Quoting V. McLean's 1981 bibliography of English cook books, Quaritch notes that Mrs. Raffald was, "after Hannah Glasse, the most celebrated English cookery writer of the 18th century." Here is Hannah Glasse's The Art of Cookery, Made Plain and Easy, Which Far Exceeds Any Thing of the Kind Ever Yet Published... Evidently, Mrs. Glasse did not suffer from excessive modesty. Item 23 is a third edition, published in 1748. The book's popularity was such that it was printed in 20 editions, continuing well into the next century. Unfortunately, Mrs. Glasse suffered financial difficulties, was forced to sell the copyright to her popular book, and ended up in debtor's prison, where meals probably did not meet her expert standards. Mrs. Glasse did not identify herself in the book, authorship attributed simply to "a Lady." It took 200 years for this to be conclusively established. However, it led to an interesting dispute between good buddies James Boswell and Samuel Johnson. Boswell claimed it was written by a Dr. Hill, on the grounds that such a well-ordered book could not possibly have been written by a woman. Johnson responded that it must have been written by a woman as the book contained a misunderstanding of saltpetre that no man could ever make.

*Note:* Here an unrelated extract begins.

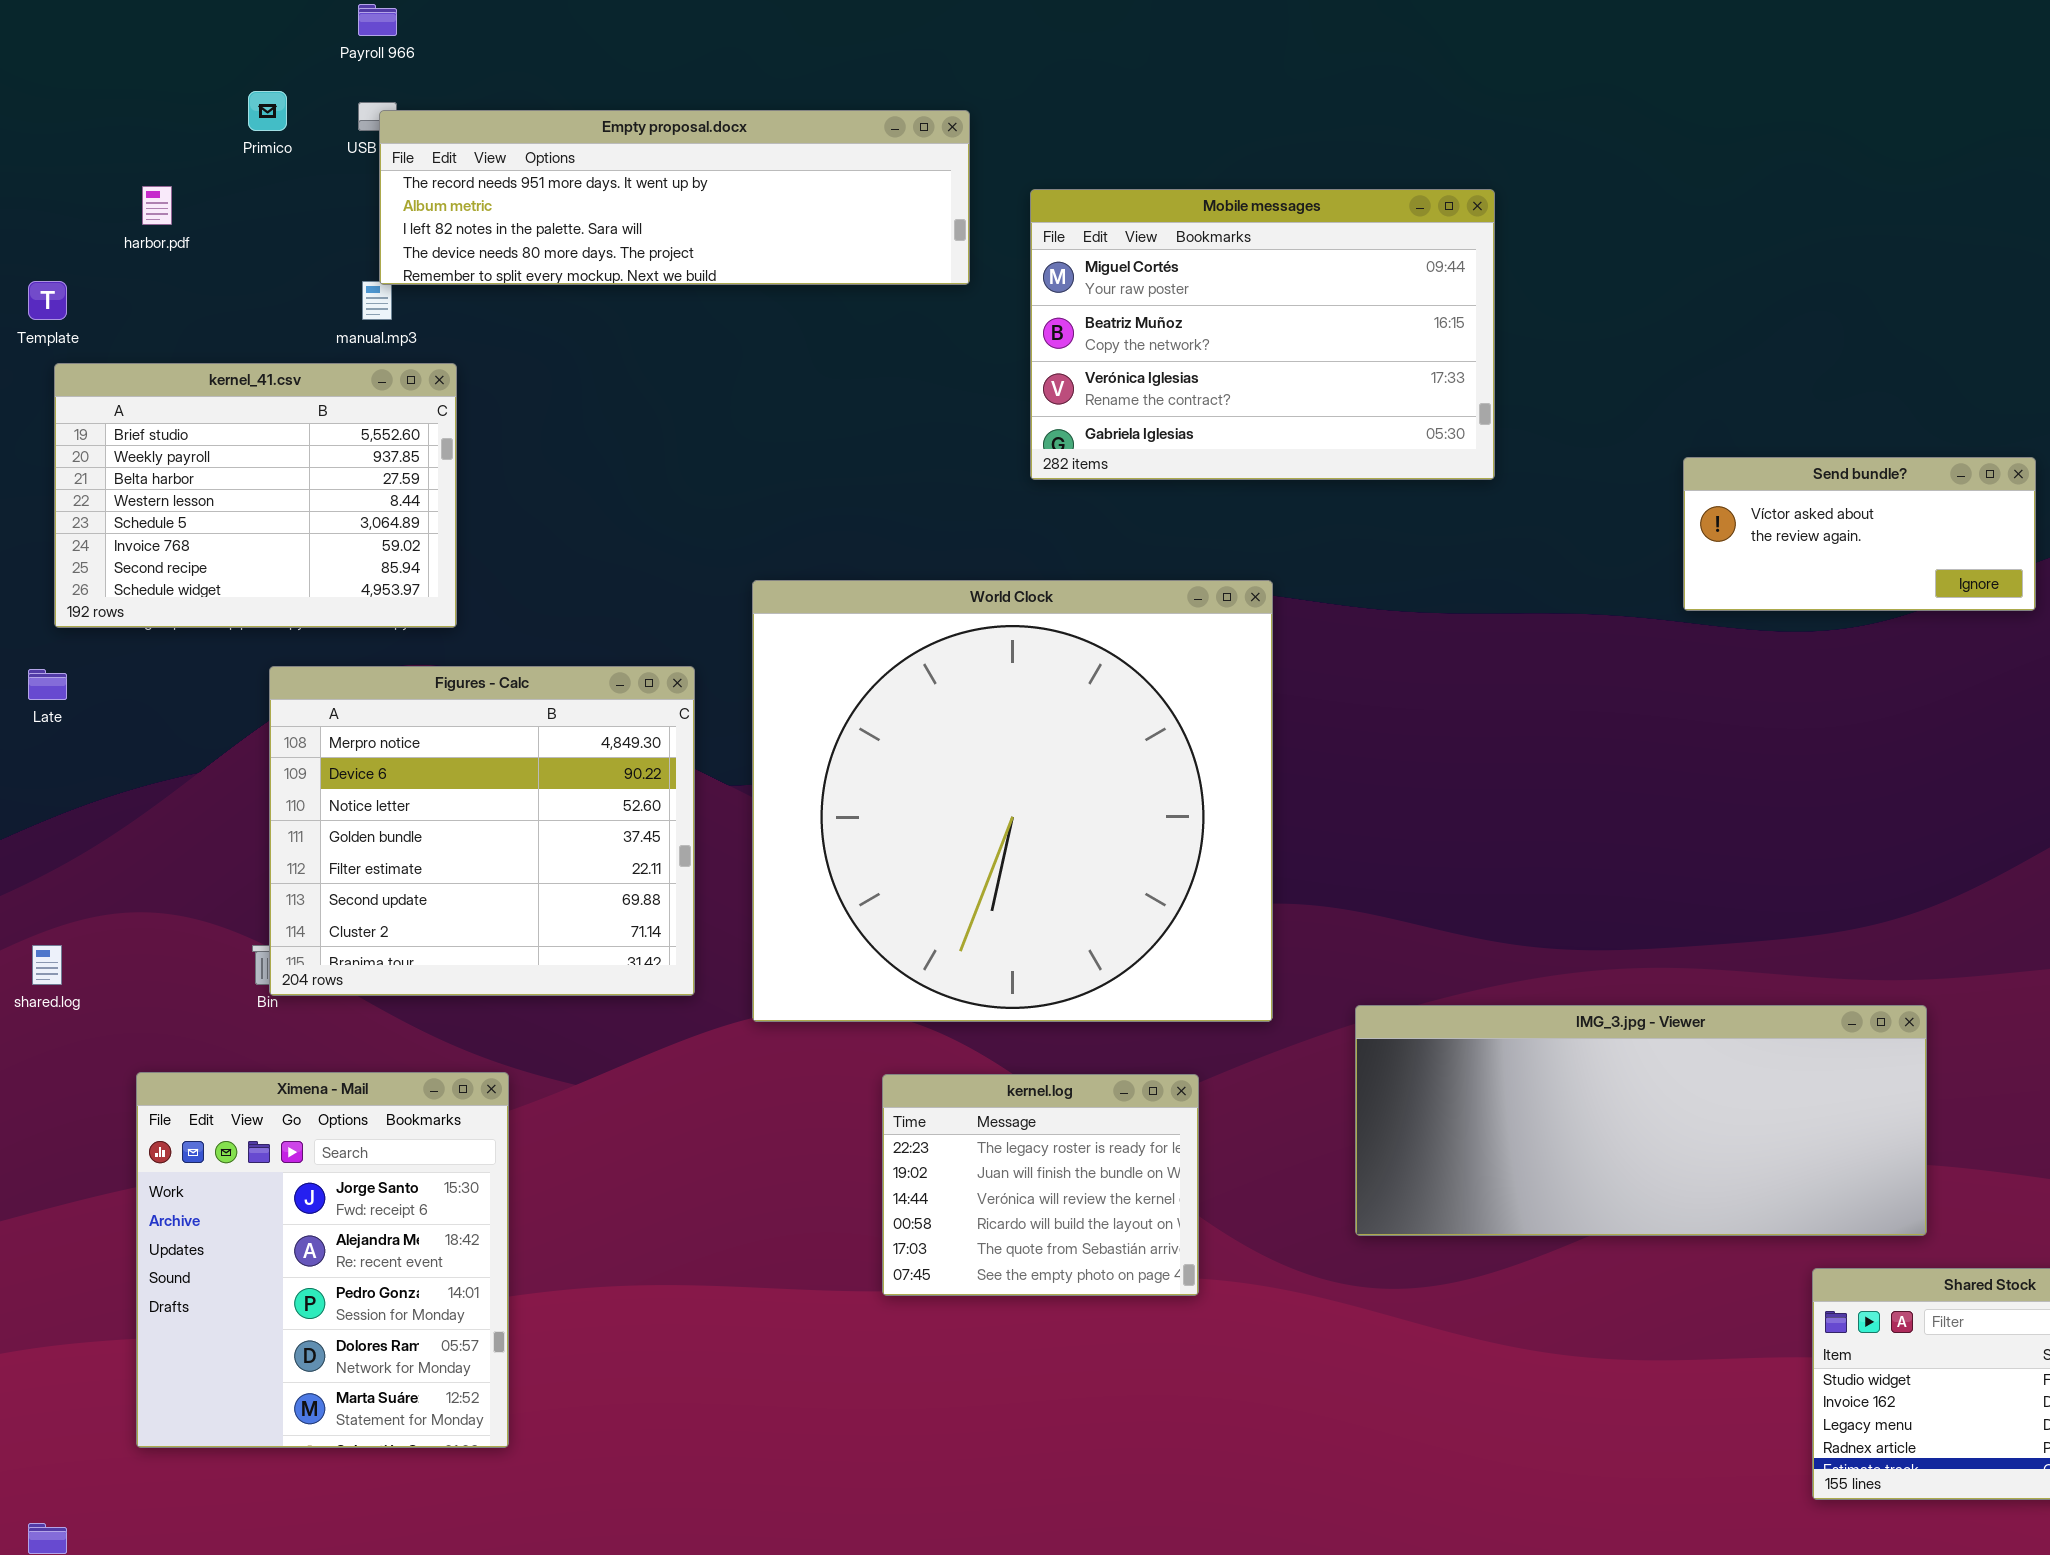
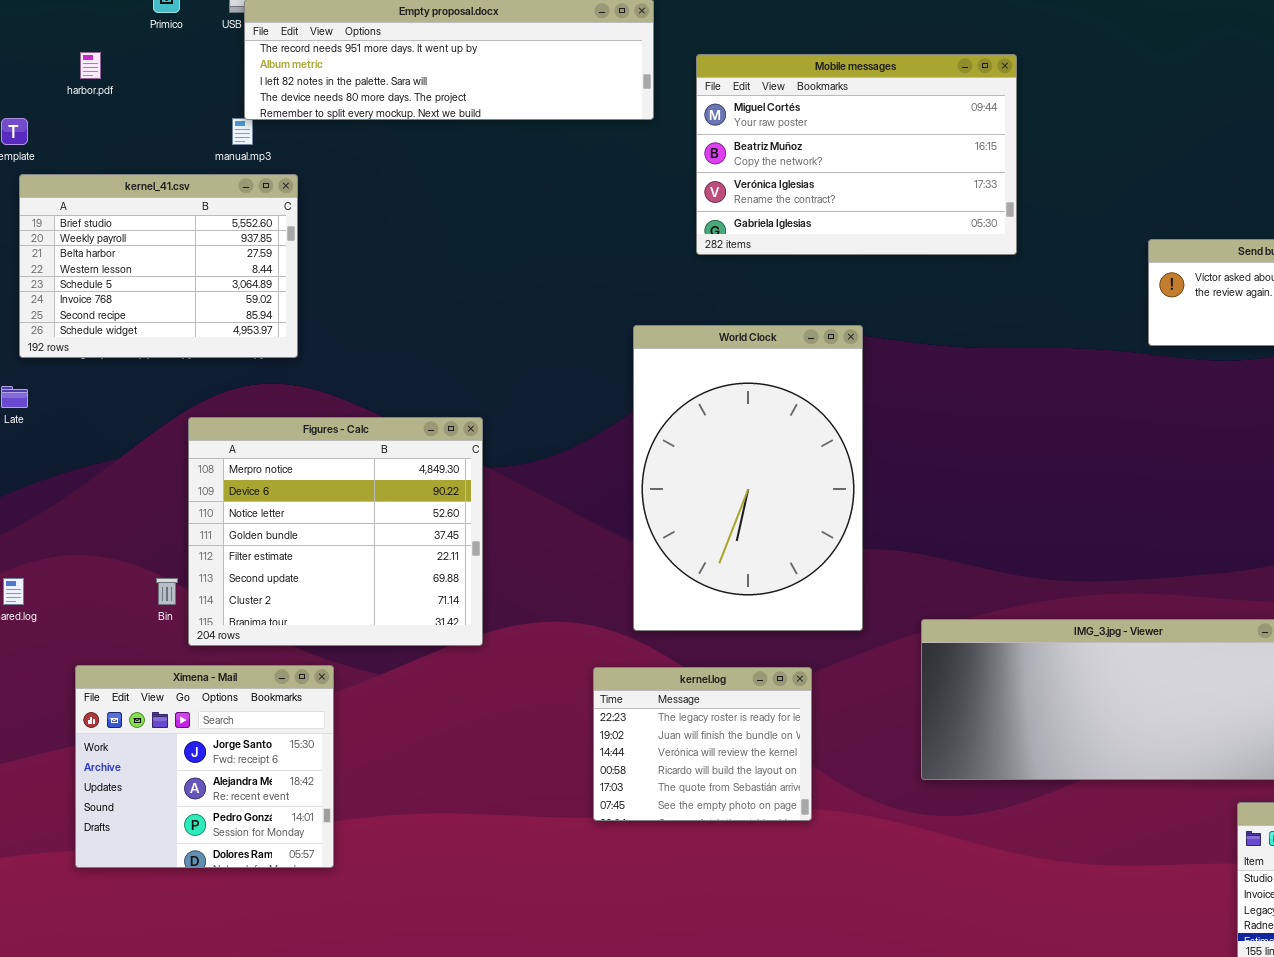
World Clock: [752,580,1273,1022] -> [633,325,863,631], resized
Figures - Calc: [269,666,695,996] -> [188,417,483,646], moved
Ximena - Mail: [136,1072,509,1448] -> [75,665,334,868], resized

I'm not sure which of these two characters was the greater male chauvinist. £3,000 (US $3,668).
You may not be aware of this, but Joseph Conrad once wrote a preface to a cookbook. Why? Perhaps it had something to do with the author being his wife, Jessie Conrad. Friends thought Jessie an odd match for Conrad, an ordinary working class woman matched with a great writer, but she was known as an excellent cook. Conrad was a great devotee of his wife's cooking, and pushed to have her cookbook published. In his preface, he opines that good cooking promotes good health better than any "quack's" medicine, and that he is a "Living Example" of that fact. Her book is A Handbook of Cookery for a Small House...With a Preface by Joseph Conrad. It was published in 1923, and the health magic of her cooking must have run out soon thereafter as Mr. Conrad ceased to be a "living example" the following year. Item 75. £250 (US $305).
Here is a broadside recounting a bit of dirty laundry between a "lady," who seems not to have been much of a lady, and her cook. The heading reads Curious Charge at Marlborough-st. Between a Lady & Her Cook, Concerning a Rump Steak... It was reprinted from The Observer in 1818. The lady was the Hon. Mrs. Ferguson, her cook Elizabeth Creswell. Ms. Creswell had purchased a rump steak for Mrs. Ferguson larger than the latter wanted, explaining that the error was the butcher's. Evidently, that did not convince the Lady as she flew into a rage, throwing the steak at her cook, pinching and scratching her, and throwing her downstairs. She also called the cook a "filthy impertinent wench." This is not the best way to treat the help. Ms. Creswell sued her boss, with the case being settled out of court. Item 59. £400 (US $488).